◆ Records supplied:

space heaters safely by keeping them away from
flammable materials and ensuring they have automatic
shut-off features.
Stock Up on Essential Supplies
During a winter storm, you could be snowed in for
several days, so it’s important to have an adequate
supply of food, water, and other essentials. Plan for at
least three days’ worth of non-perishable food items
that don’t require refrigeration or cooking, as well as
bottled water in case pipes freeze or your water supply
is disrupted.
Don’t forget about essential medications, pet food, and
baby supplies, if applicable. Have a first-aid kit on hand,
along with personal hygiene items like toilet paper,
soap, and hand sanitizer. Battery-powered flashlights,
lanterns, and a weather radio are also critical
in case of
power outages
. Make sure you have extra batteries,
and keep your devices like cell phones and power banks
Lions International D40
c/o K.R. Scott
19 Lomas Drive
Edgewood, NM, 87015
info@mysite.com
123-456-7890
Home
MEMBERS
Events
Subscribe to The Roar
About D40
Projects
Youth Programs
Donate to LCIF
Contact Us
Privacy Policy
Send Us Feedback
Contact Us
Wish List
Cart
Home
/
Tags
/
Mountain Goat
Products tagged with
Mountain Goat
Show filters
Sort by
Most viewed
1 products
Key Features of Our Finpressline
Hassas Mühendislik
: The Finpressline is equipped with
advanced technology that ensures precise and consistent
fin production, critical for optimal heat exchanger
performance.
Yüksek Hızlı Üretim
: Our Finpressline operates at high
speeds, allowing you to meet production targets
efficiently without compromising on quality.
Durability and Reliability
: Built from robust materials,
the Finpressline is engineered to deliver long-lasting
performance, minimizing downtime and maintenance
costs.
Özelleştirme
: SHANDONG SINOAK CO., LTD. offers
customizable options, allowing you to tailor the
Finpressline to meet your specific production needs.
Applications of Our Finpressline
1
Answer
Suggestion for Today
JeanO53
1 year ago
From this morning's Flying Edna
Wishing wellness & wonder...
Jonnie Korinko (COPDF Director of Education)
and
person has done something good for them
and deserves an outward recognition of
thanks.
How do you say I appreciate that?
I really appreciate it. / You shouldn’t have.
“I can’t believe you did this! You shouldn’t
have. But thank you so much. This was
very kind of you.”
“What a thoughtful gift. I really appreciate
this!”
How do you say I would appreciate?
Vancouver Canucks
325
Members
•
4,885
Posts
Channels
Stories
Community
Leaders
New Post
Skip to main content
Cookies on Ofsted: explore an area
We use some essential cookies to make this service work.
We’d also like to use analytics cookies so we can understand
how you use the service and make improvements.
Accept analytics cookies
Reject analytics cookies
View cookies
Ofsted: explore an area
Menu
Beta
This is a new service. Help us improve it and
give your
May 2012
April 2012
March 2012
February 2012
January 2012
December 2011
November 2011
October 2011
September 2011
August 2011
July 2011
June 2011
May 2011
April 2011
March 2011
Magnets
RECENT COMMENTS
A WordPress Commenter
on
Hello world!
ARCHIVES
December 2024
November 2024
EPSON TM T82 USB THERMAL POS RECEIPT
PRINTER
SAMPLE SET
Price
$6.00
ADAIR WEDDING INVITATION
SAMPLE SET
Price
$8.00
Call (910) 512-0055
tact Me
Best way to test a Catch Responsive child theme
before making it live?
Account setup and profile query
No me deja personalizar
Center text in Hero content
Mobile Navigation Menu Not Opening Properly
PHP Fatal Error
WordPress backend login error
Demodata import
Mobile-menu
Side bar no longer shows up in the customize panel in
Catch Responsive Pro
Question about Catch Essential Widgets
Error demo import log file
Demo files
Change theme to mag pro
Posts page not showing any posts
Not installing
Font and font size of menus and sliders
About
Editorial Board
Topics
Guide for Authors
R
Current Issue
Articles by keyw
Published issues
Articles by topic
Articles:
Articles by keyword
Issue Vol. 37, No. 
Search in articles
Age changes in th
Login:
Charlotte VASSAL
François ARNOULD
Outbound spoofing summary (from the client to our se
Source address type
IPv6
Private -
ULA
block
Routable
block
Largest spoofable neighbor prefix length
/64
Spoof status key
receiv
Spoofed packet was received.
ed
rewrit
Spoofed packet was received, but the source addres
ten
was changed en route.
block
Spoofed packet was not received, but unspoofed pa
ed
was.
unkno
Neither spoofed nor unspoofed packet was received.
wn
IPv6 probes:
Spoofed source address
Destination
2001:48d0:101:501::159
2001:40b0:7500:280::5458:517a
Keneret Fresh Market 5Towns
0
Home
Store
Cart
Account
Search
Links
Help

◆ Activity:
Reproduce the listing above exactly as far as the line with "is disrupted.", that line included.

◆ Solution below:
space heaters safely by keeping them away from
flammable materials and ensuring they have automatic
shut-off features.
Stock Up on Essential Supplies
During a winter storm, you could be snowed in for
several days, so it’s important to have an adequate
supply of food, water, and other essentials. Plan for at
least three days’ worth of non-perishable food items
that don’t require refrigeration or cooking, as well as
bottled water in case pipes freeze or your water supply
is disrupted.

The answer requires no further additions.